The call had certainly taken her mind off the break-in! And even if she’d told her mother about it, she shouldn’t have expected any sympathy from her. After all, people had been getting murdered for thousands of years without all this hoo-hah about knives and death threats …
The next day, when Adam came home, Catherine didn’t tell him – for the very same reason.
Hoo-hah.
Jack found his mother.
He was on the hard shoulder and she was there too, in her white summer maternity dress, keeping pace with him on the opposite side of the barrier,
pressing through the long yellow grass in the blazing heat.
‘Come back over this side,’ he said.
I can’t, she said. I’m too fat.
So he stopped to help her, but he wasn’t allowed to touch her hand, he was only allowed to throw her a long ribbon striped in red and white, like a barber’s pole. He kept throwing it, and she kept missing it. He would have to go over and help her. He climbed the barrier, hissing through his teeth as the steel scorched his hands and his bare thighs.
But he was too late.
Always.
Even as he straddled the hot, sharp metal, his mother slipped and stumbled and slid a little way down the bank on her knees.
Mum!
She laughed up at him, pretending it was funny, but it wasn’t funny.
Then she slid some more, and grabbed two handfuls of brittle grass to stop herself. The grass broke. But she kept on grabbing it and grabbing it, and it kept on breaking and breaking, and she slid down the bank in tufty jerks with her fists full of bundles of dry yellow stalks until she disappeared into the scrub far below …
Jack woke with his heart beating so hard he could hear it.
It wasn’t real! He wasn’t there! He was here, safe in bed, and the pillow under his cheek smelled of childhood. Like gym ropes and sparklers, and Marmite sandwiches in warm Tupperware.
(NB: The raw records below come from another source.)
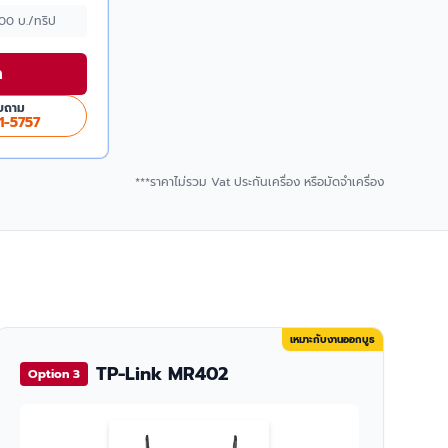
500 บ./ทริป
า
บถาม
1-5757
***ราคาไม่รวม Vat ประกันเครื่อง หรือมัดจำเครื่อง
เหมาะกับงานออกบูธ
TP-Link MR402
Option 3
If he turned, he’d see last night’s underpants draped across the hairpin bend of his Scalextric track – the Monza edition. Ferrari v. Lamborghini. He always drove the Ferrari; Joy always got the Lambo. When she wasn’t around, he straightened and cleaned the brushes on the Ferrari so they made the best possible contact with the track.
He always won, and victory smelled like burning wire.
The sweat cooled on his forehead as his breathing evened out.
Soon Mum would call him for breakfast and he’d pretend not to hear.
Pretend he was still sleeping.
He closed his eyes. An extra few minutes before school …
Jack? Ja-a-a-ack!
Jack slowly opened his eyes and frowned at the Artex ceiling with its design of repeating fans.
There was no point. No matter how hard he tried, he could never pretend she was there.
Dreams died, but the nightmare of reality went on. Sometimes it was difficult for him to tell one from the other, as the past and its tattered variations haunted him whether awake or asleep. Sometimes Jack’s memories were so dark that he couldn’t make them out – and didn’t want to try.